Edition vs Physical Copy

Topics English

Why a bibliographic edition and an individual stored book are related entities but should not be treated as the same record.


An edition is a bibliographic concept. A physical copy is a real object. The two are connected, but they answer different questions.

An edition describes the published form of a book: title, publisher, year, language, ISBN, and other shared metadata. A physical copy describes one actual item in storage or circulation: its condition, ownership marks, box location, photos, donation status, and handling history.
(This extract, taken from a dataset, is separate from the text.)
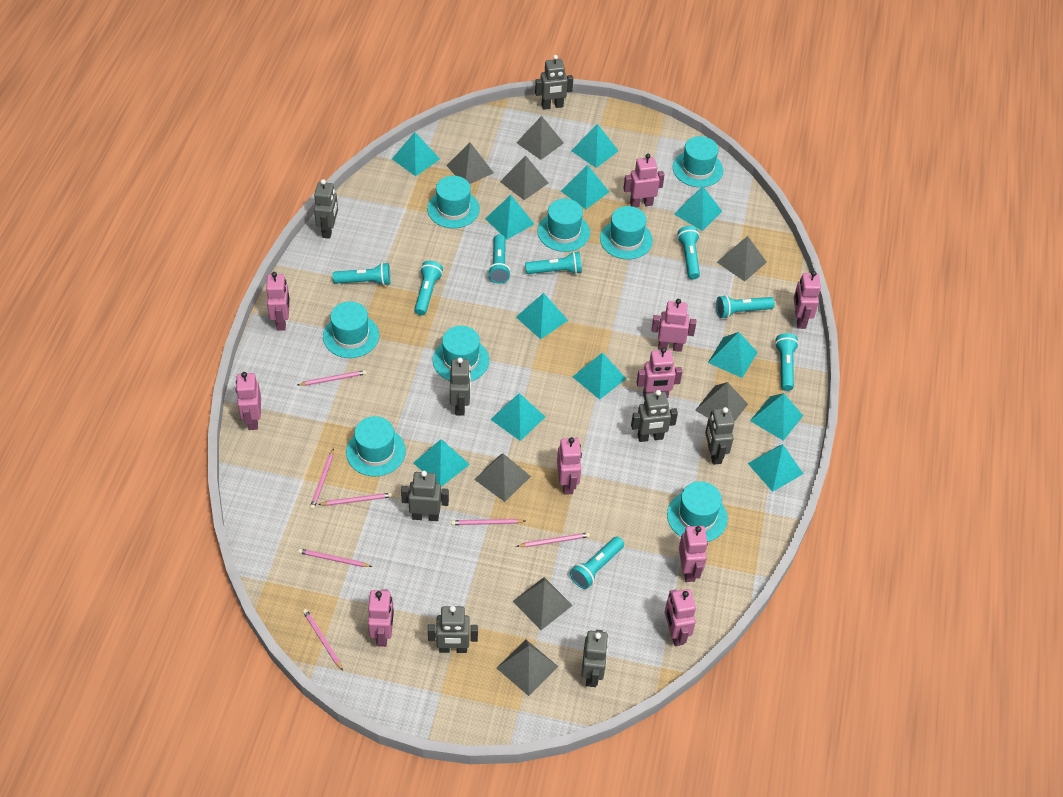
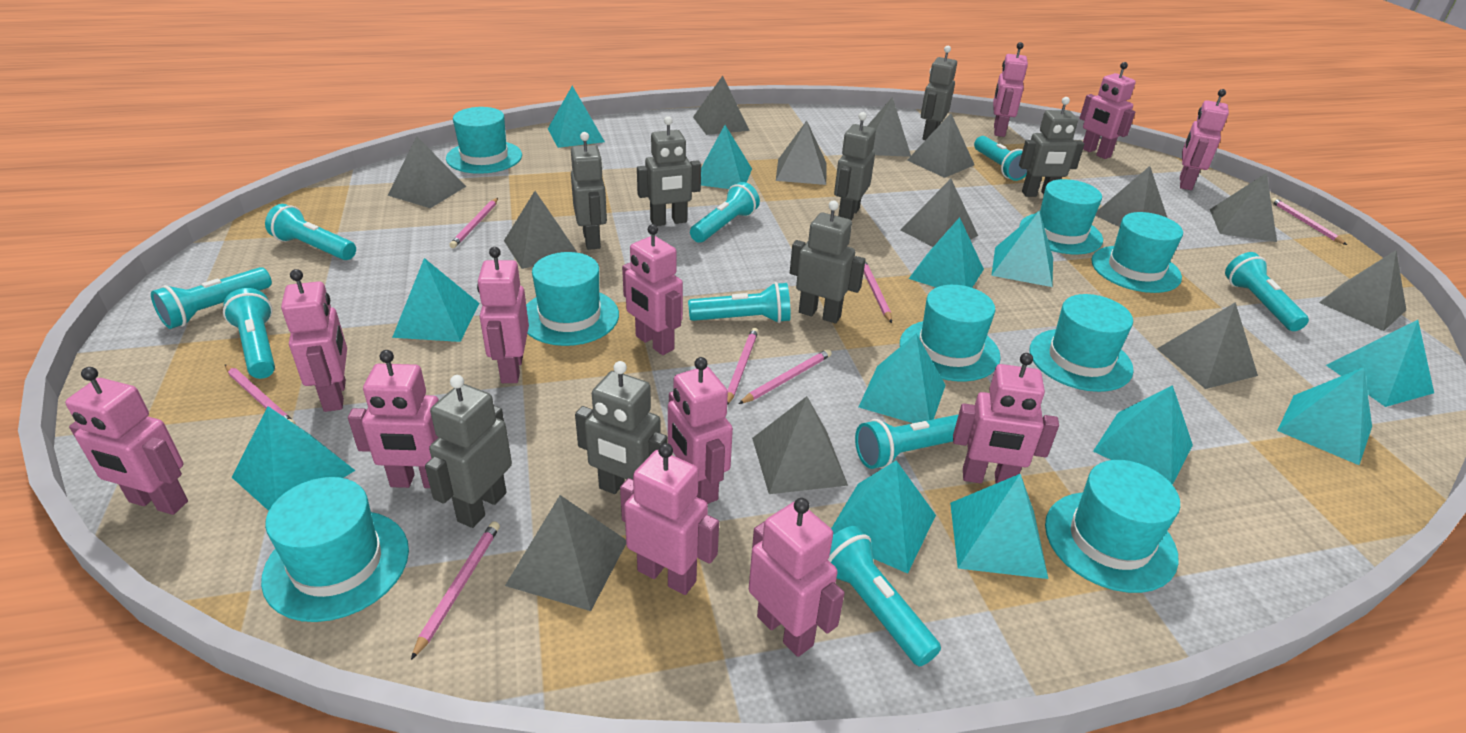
grey pyramid: 8 -> 13
pink robot: 10 -> 12
turquoise flashlight: 8 -> 9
Many library and inventory problems come from collapsing those two levels together. If a project only models editions, it cannot reliably track which copy is damaged, requested, delivered, or still sitting in a basement box. If it only models physical copies, it may duplicate bibliographic metadata unnecessarily and make matching harder.

That is why modern book-handling systems often treat the edition and the copy as separate but linked entities. The edition supports identification and discovery. The copy supports logistics and decision-making.
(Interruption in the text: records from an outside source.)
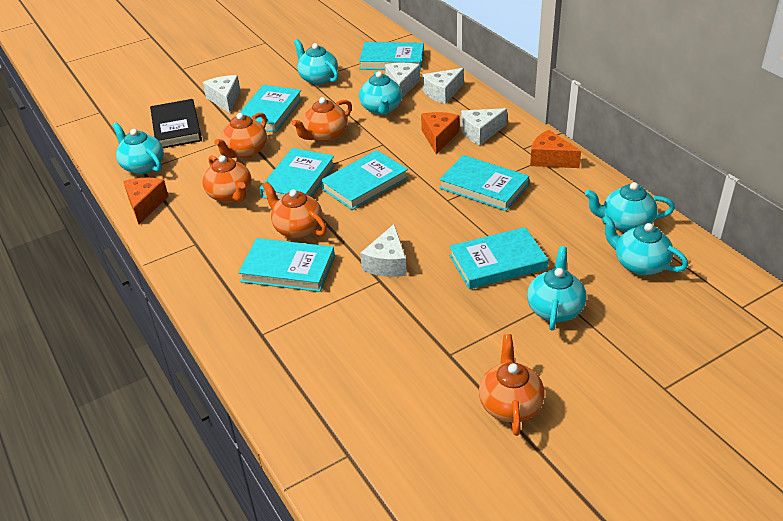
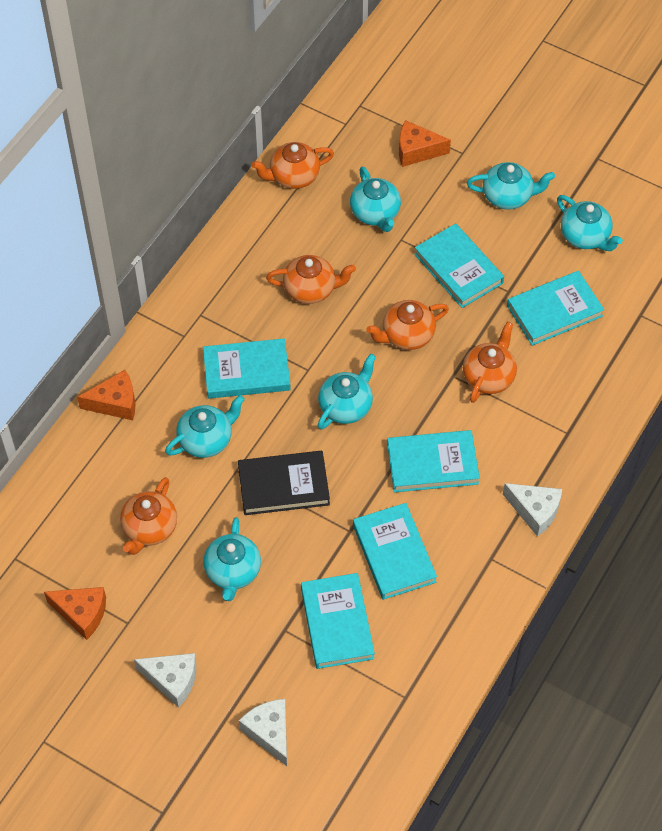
turquoise book: 7 -> 6
white cheese: 5 -> 3

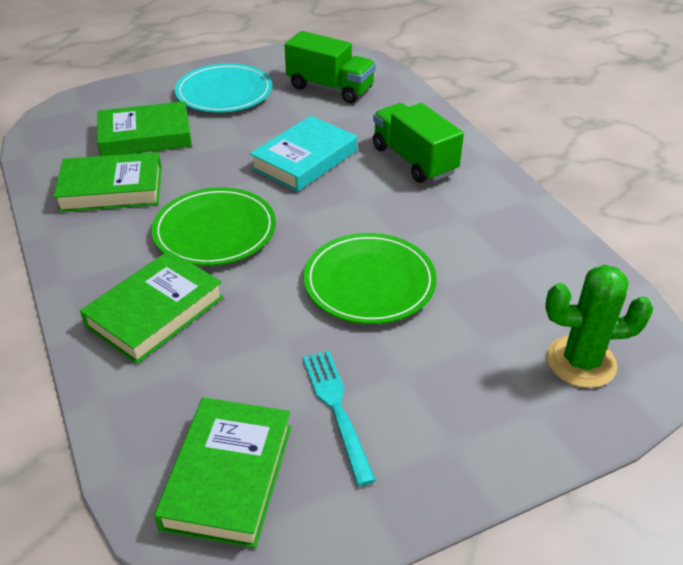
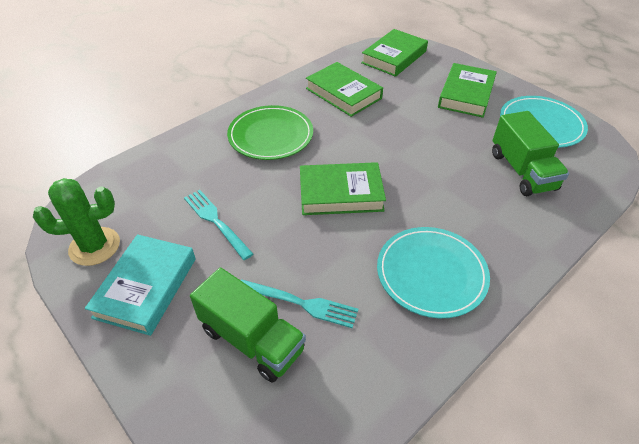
green plate: 2 -> 1
turquoise fork: 1 -> 2
turquoise plate: 1 -> 2

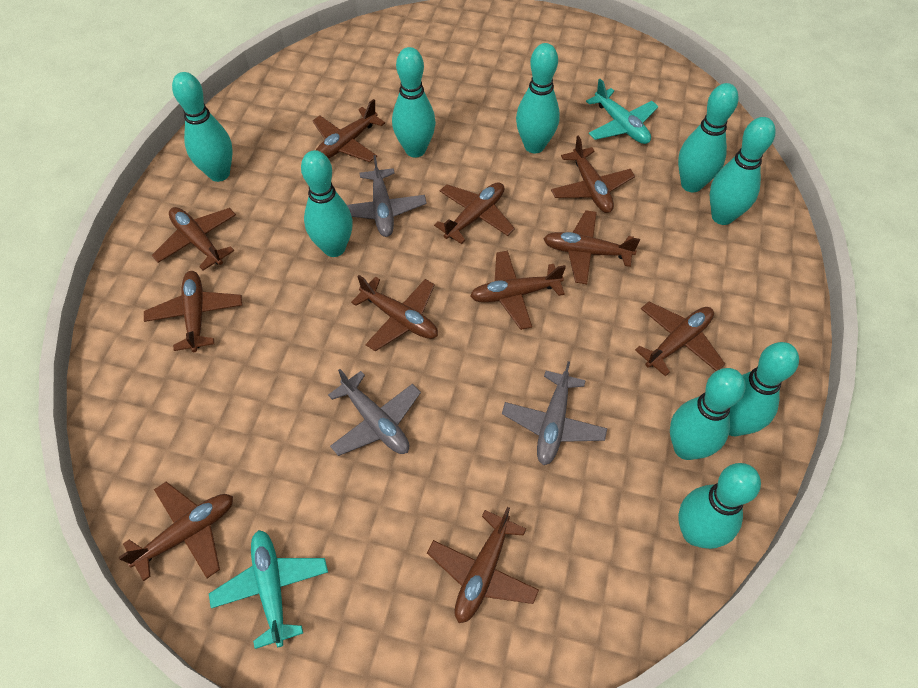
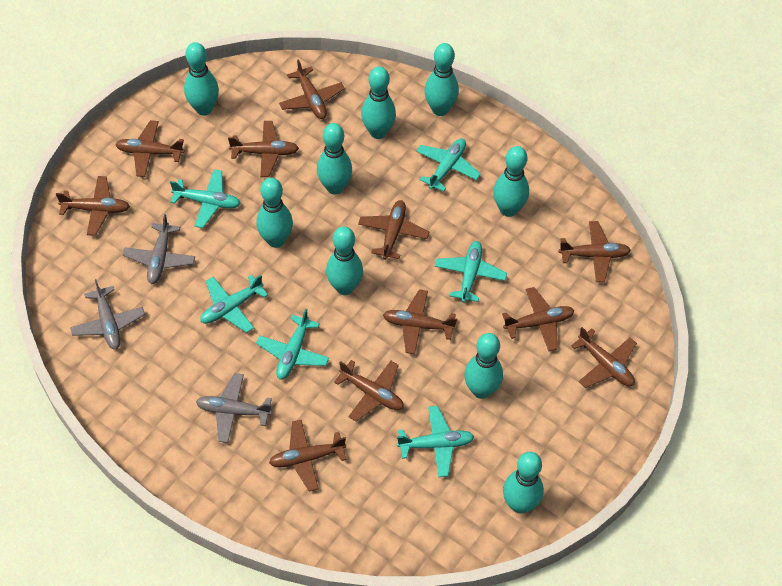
turquoise plane: 2 -> 6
This distinction is central in LetBooks because the project is built around real donation and retrieval workflows. A donor may hold five copies of the same textbook, each with a different condition or storage location. A library may want only one of them. Without the edition-versus-copy split, those workflows become confusing very quickly.

The existing article ISBN Is Not a Database reinforces this point from the identifier angle. This topic page states the model directly: bibliographic sameness does not erase physical difference.